The boys of the NYPD choir
Were singing “Galway Bay”
And the bells were ringing out
For Christmas day

Gets me every time.

Sufjan Stevens: Only at Christmastime

A pretty little thing that grows on you. Superficially about the unique joys of Christmas, goodwill toward all, peace, love, and all that, I discern in this one a Randy Newman-like level of irony, an undercurrent of yeah, right that speaks to the empty promise and false gaity of a time of year that drives so many to suicide. Maybe that’s just me.

Gordon Lightfoot: Song for a Winter’s Night

Not really about Christmas, and actually, I heard Gordon recount one time how he wrote it on a rainy summer afternoon in a motel room in Detroit. Still, was anything ever more evocative of a quiet Christmas Eve, snuggling in front of the fire, as a thick blanket of snow accumulates on the dimly-lit streets outside?

Skydiggers: Good King Wenceslas

Christmas Eve just wouldn’t be the same without the Skydiggers’ rendition of this beautiful song.

In my youth, I always imagined this piece to have been written at some time nearly contemporaneous with the reign of the actual King Wenceslas. Not so. It was composed relatively recently, in 1853, by John Mason Neale and Thomas Helmore.

The real Wenceslas wasn’t even a King, technically, but a Bohemian Duke who reigned in the 10th Century, around whose life a myth of just and merciful rule was fostered by those promoting the concept of a righteous King, a rex iustus, whose divine right to authority was a function of his piety and his heartfelt adherence to Christian values – in other words, his worthiness to govern. This was not such a long way removed from the idea of governance that much later gained currency among the philosophers of the Enlightenment, that a Sovereign derived the right to rule from the consent of the people, which had to be earned, and could thus be revoked. There’s an almost straight line to be drawn from the ideal of Wenceslas to the ideas that much later gave impetus to the American Revolution.

In this interpretation of the classic Yuletide song, the Skydiggers manage to remain true to the original while effecting an extraordinary musical rejuvenation. If you want to get into the spirit of the Christian ideals that so often seem forgotten in the organized practice of Christianity, this is the thing. You may find yourself, as I did, really listening to the words for the first time, and finding hope in its sorely needed message of decency and kindness.

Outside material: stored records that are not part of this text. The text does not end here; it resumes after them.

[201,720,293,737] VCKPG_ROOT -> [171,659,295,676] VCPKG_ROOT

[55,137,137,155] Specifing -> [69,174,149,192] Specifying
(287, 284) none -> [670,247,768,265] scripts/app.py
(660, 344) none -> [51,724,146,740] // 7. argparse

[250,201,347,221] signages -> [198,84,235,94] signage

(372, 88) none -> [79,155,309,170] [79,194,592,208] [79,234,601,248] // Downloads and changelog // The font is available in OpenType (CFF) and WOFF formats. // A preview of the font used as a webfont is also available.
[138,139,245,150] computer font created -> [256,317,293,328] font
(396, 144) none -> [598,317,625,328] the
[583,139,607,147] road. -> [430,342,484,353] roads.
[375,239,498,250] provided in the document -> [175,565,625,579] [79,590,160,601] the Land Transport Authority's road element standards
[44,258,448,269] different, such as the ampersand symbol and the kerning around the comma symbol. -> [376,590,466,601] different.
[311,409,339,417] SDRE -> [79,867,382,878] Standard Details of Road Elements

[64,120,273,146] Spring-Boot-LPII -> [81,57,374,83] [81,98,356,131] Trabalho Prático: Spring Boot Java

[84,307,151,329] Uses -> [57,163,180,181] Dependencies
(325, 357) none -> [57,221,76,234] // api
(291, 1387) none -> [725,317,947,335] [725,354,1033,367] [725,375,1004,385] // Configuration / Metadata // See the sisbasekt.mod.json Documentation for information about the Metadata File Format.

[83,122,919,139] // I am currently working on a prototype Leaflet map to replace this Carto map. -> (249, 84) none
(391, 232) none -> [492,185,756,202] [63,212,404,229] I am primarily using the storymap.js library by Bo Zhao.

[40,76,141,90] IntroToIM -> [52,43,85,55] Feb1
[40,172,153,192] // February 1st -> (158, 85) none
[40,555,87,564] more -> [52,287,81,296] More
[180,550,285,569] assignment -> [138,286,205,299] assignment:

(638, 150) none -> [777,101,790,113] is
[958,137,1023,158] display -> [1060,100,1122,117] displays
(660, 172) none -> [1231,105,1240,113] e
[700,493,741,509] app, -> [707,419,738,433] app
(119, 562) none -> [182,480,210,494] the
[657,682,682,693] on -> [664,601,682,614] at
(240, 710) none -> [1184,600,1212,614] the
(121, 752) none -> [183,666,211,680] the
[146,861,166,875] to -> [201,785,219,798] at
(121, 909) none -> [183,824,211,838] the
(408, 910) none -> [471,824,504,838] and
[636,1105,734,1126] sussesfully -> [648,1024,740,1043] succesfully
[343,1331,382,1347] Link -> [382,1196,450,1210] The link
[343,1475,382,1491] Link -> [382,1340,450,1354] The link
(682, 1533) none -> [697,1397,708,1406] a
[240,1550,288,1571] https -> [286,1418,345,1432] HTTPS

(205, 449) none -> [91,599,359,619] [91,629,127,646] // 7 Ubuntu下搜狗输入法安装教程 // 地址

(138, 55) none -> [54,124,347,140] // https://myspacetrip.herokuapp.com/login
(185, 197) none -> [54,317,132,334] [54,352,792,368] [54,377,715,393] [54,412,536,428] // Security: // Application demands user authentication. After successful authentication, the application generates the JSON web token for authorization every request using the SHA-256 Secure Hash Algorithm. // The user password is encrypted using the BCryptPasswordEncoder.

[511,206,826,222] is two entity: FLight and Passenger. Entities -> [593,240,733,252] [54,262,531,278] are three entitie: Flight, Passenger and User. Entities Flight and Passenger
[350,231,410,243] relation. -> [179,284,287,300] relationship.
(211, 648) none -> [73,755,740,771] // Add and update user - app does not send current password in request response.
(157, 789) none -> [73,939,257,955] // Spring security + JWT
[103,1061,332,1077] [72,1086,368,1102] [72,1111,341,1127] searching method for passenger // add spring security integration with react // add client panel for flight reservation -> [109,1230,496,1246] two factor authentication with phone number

The arrangement is both moving and understated. The trumpet accompaniment in particular is sublime, and a little mournful, perhaps bringing to mind all those who still, in our own supposedly more enlightened time, never benefit from the sort of charity offered to this poor peasant by his humane and caring monarch, that stormy night of the second day of Christmas, over a thousand years past.